◆ GIVEN RECORDS ◆
##############################
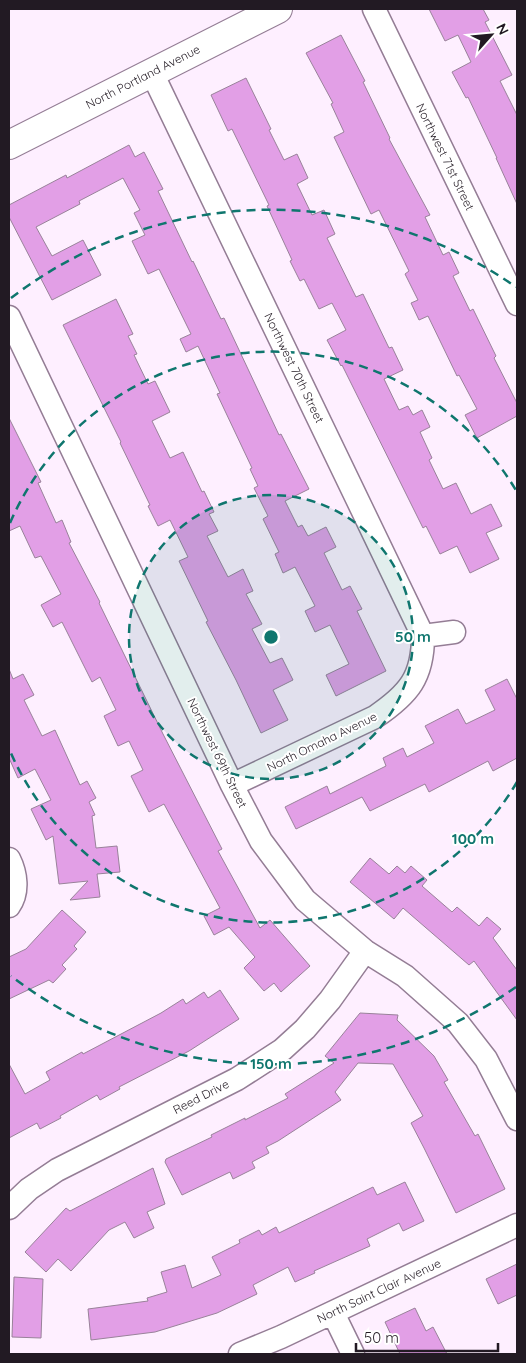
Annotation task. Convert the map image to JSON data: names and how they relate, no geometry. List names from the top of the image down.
{
  "streets": {
    "street": [
      "North Portland Avenue",
      "Northwest 71st Street",
      "Northwest 70th Street",
      "North Omaha Avenue",
      "Northwest 69th Street",
      "Reed Drive",
      "North Saint Clair Avenue"
    ]
  },
  "crossings": [
    ["North Portland Avenue", "Northwest 70th Street"],
    ["Northwest 70th Street", "North Omaha Avenue"],
    ["North Omaha Avenue", "Northwest 69th Street"],
    ["Northwest 69th Street", "Reed Drive"]
  ],
  "scale_bar": "50 m",
  "north": "top right",
  "rings": ["50 m", "100 m", "150 m"]
}
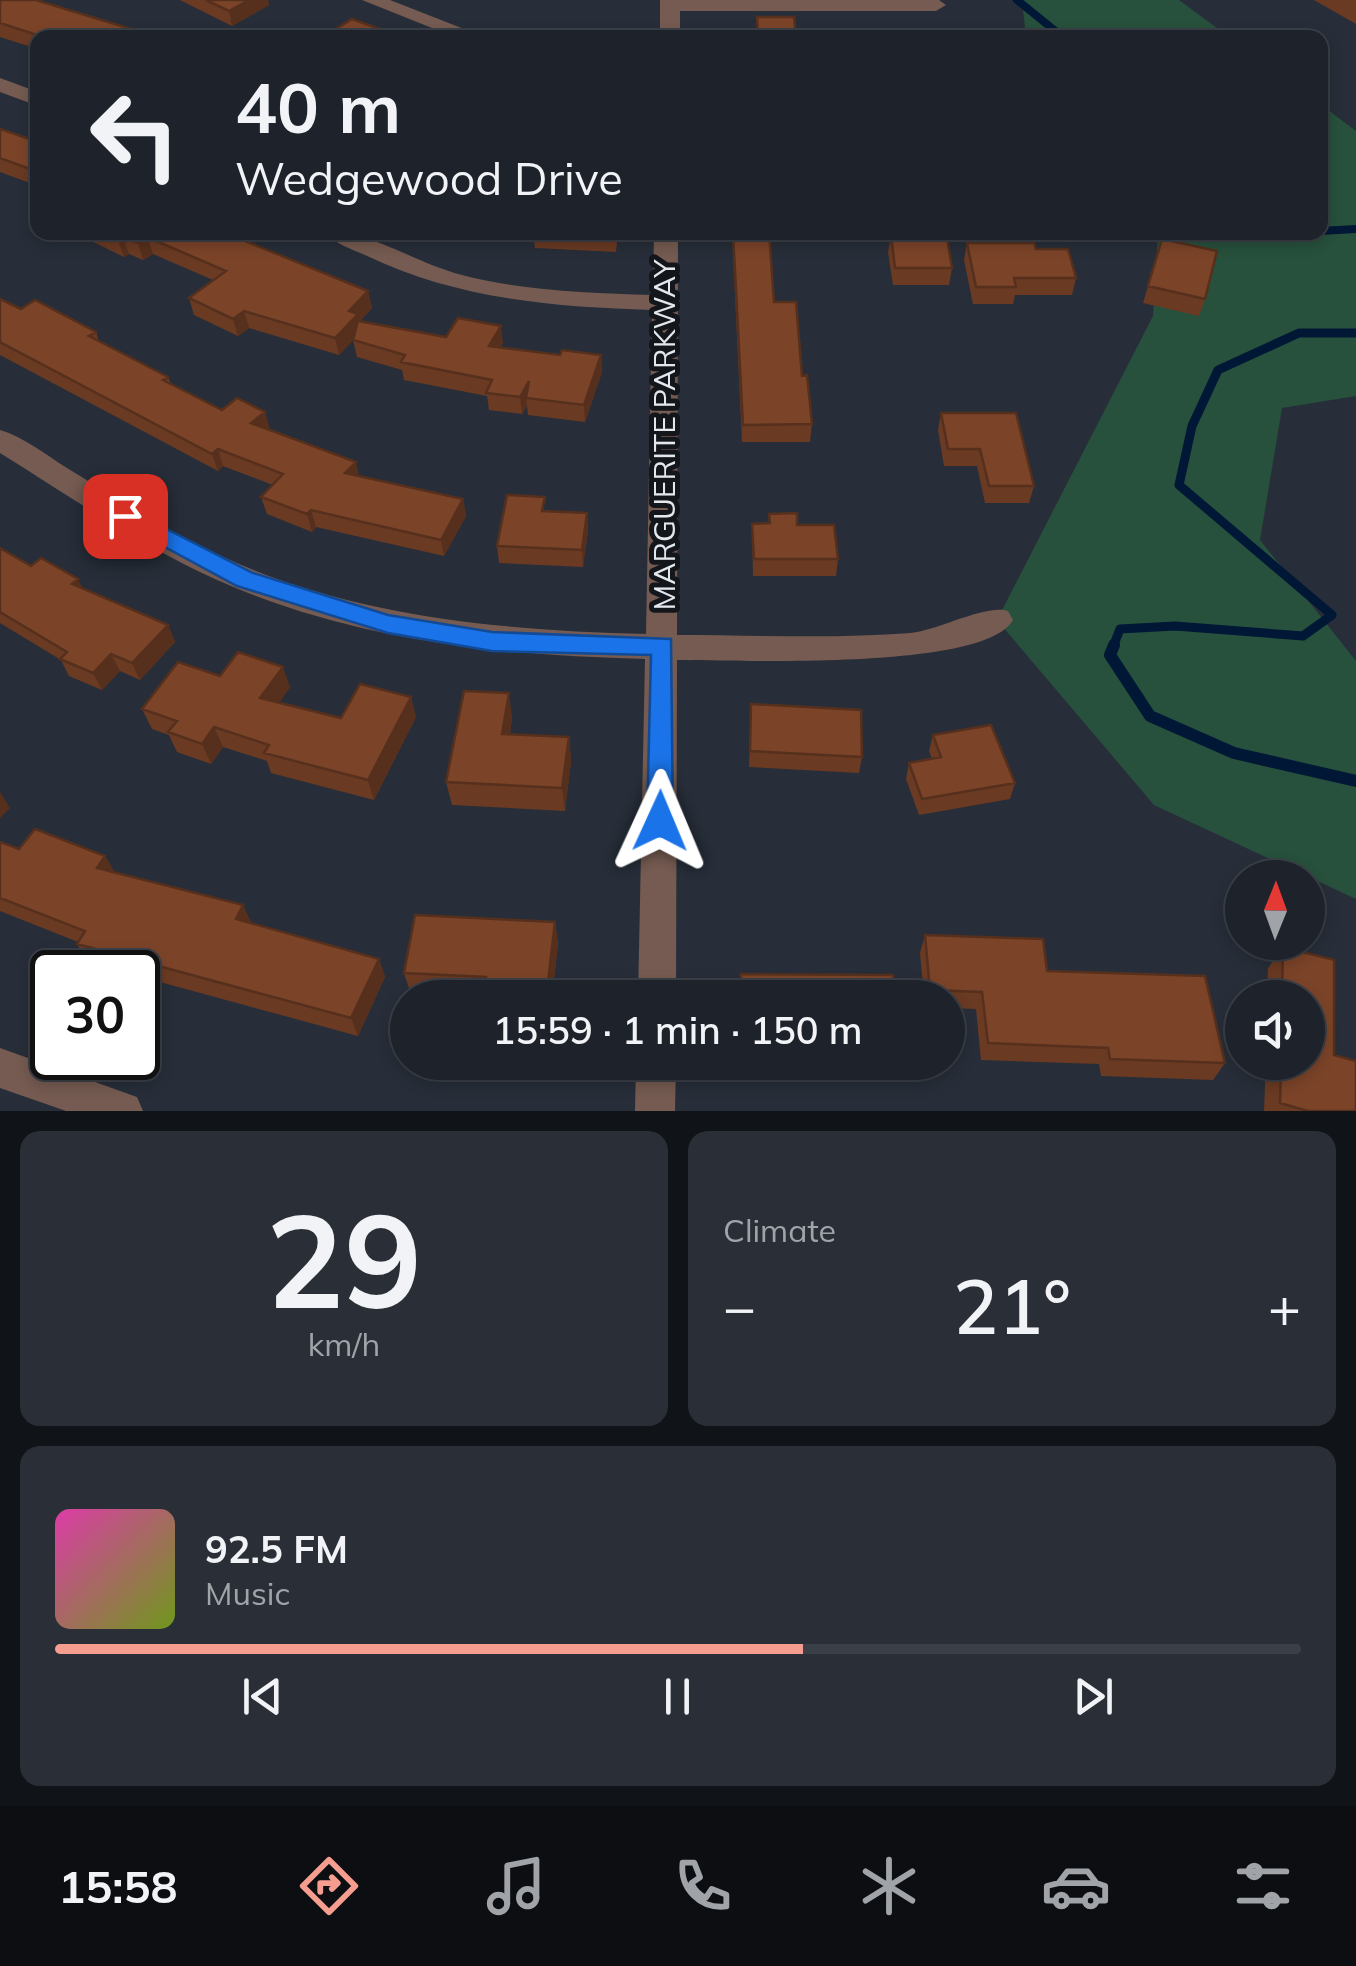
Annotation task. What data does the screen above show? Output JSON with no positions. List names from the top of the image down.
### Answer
{
  "streets": {
    "street": ["MARGUERITE PARKWAY"]
  },
  "north": "top",
  "page": {
    "turn": ["40 m", "Wedgewood Drive"],
    "limit": "30",
    "trip": "15:59 · 1 min · 150 m",
    "tile": [
      ["29", "km/h"],
      "Climate"
    ],
    "heat": ["−", "21°", "+"],
    "song": ["92.5 FM", "Music"],
    "tabs": "15:58"
  }
}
##############################
◆ EXERCISE AIM ◆
Pictures are to be omitted; otherwise, write out the data exactly as it appears.

◆ SOLUTION TO THIS PROBLEM ◆
Annotation task. Convert the map image to JSON data: names and how they relate, no geometry. List names from the top of the image down.
{
  "streets": {
    "street": [
      "North Portland Avenue",
      "Northwest 71st Street",
      "Northwest 70th Street",
      "North Omaha Avenue",
      "Northwest 69th Street",
      "Reed Drive",
      "North Saint Clair Avenue"
    ]
  },
  "crossings": [
    ["North Portland Avenue", "Northwest 70th Street"],
    ["Northwest 70th Street", "North Omaha Avenue"],
    ["North Omaha Avenue", "Northwest 69th Street"],
    ["Northwest 69th Street", "Reed Drive"]
  ],
  "scale_bar": "50 m",
  "north": "top right",
  "rings": ["50 m", "100 m", "150 m"]
}
Annotation task. What data does the screen above show? Output JSON with no positions. List names from the top of the image down.
### Answer
{
  "streets": {
    "street": ["MARGUERITE PARKWAY"]
  },
  "north": "top",
  "page": {
    "turn": ["40 m", "Wedgewood Drive"],
    "limit": "30",
    "trip": "15:59 · 1 min · 150 m",
    "tile": [
      ["29", "km/h"],
      "Climate"
    ],
    "heat": ["−", "21°", "+"],
    "song": ["92.5 FM", "Music"],
    "tabs": "15:58"
  }
}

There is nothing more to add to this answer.